STA or MTA for indirectly used COM Objects

孤街浪徒 提交于 2019-12-24 18:15:20

问题


I think I understand the apartment concept and why STA or MTA is used, however a question came up for which I found no solution so far.

If my application uses COM Objects under the hood, for example from third party libraries, how do I know if I can use MultiThreaded-Appartment (MTA)? In that case, I have no Idea if those objects are thread safe, so do I need to go with STA, just to be on the safe side?


回答1:


Your ability to use certain COM interface pointer on STA or MTA thread code depends on whether you at all cab obtain this pointer on this thread. If you can get the point on STA (or MTA) thread - you are good to use it further, provided that you don't pass it directly to another apartment.

If COM server is registered in certain way that you cannot obtain a pointer due to apartment type mismatch (typical case: STA thread and COM server is registered using "free" apartment model) then COM will attempt to marshal the pointer for you. If marshaling is successful, your code receives the pointer and you are good to go from there. Otherwise you get an error, and your attempt to do the same from another apartment succeeds. Basically, this is the only reliable generic method to obtain the answer on being able to use specific COM interface on STA or MTA thread.

In more specific case of instantiating a COM object, you can look up its registry information to see whether instantiation matches your apartment type. Out-of-process servers will provide you COM interface pointers through marshaling in any event, so any client side apartment will be able to consume this server.

There is no question of whether server objects are thread safe. If their COM registration is correct (esp. that STA in-proc server does not announce Free/Both registration) and marshaling is available, thread safety is included for free.




回答2:


Registered COM objects will belong to an apartment according to the ThreadingModel field (there's another article about COM apartments with a bigger, perhaps simpler table).

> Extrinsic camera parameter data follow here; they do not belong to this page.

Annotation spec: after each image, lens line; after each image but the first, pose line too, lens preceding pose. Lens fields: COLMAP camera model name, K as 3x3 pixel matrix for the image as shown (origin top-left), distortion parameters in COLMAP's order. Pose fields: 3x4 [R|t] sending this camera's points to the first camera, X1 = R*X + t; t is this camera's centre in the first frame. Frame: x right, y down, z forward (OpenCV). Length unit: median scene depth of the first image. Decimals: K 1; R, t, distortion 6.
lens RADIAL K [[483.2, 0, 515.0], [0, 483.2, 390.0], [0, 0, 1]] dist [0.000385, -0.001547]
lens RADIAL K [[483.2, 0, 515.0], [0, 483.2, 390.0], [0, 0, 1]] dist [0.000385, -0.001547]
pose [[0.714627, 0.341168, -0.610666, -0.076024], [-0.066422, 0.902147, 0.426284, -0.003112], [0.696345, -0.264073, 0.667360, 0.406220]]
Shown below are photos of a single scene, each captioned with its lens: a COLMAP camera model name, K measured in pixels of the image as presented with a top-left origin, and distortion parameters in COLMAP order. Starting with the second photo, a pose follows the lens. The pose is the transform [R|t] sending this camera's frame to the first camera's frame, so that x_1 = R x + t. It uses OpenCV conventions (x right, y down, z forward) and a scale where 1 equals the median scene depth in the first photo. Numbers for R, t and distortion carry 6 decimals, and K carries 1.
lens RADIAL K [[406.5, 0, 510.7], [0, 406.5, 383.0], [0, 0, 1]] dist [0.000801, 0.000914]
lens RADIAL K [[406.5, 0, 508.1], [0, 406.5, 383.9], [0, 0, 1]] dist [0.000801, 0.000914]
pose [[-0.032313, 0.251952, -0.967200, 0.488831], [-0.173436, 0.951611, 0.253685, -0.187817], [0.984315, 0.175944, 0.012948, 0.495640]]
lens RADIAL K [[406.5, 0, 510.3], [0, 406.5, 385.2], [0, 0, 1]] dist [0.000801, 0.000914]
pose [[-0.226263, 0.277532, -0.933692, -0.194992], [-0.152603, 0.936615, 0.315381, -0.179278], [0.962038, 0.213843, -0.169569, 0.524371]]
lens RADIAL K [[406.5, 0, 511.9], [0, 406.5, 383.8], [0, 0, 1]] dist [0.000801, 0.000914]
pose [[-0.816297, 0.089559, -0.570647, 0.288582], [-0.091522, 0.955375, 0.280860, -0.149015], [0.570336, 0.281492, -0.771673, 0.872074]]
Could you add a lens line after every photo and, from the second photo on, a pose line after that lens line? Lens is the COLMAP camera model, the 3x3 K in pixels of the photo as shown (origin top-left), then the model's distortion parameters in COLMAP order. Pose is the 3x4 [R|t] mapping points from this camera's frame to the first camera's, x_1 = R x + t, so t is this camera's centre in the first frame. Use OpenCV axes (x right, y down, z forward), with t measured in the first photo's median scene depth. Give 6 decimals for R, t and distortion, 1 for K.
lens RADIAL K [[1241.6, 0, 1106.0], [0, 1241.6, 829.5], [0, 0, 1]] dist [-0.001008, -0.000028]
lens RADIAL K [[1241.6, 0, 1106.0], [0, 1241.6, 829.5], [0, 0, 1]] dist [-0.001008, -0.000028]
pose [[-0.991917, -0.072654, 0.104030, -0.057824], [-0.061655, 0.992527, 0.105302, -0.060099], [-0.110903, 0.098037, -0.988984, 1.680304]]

Basically, the ThreadingModel tells to which apartment the newly created object will belong to:

  • Not specified

    Main STA (the first CoInitialized STA; if none exists, COM creates one, called the host STA)

  • Apartment

    An STA (if we're in an STA, it'll be it, otherwise the host STA)

  • Free

    An MTA (if we're in the MTA, it'll be it; otherwise, COM creates it, called the host MTA)

  • Both

    Whatever is the current apartment

  • Neutral

    The neutral apartment

If you might be using MTA objects and you doubt if they're "thread-safe" (this typically means it will use an instance level lock on each method/property call), then you can't really do much about it. For instance, you could have multiple STAs accessing the same MTA object concurrently.

Making calls from an STA doesn't necessarily give you this thread safety, unless you guarantee there are no other STAs and no one else is using the same objects.

The "guarantee" works the other way around: all calls made to an STA will be sequential. Even so, re-entrant calls are allowed while the STA makes an inter-apartment call, so this is not really a lock-like guarantee.

The call serialization is really coarse, because it's at the apartment level, so all calls to the same STA, no matter the object, will be executed one at a time (but possibly one over the other in a re-entrant way).


EDIT: Call re-entrancy can be controlled with an IMessageFilter.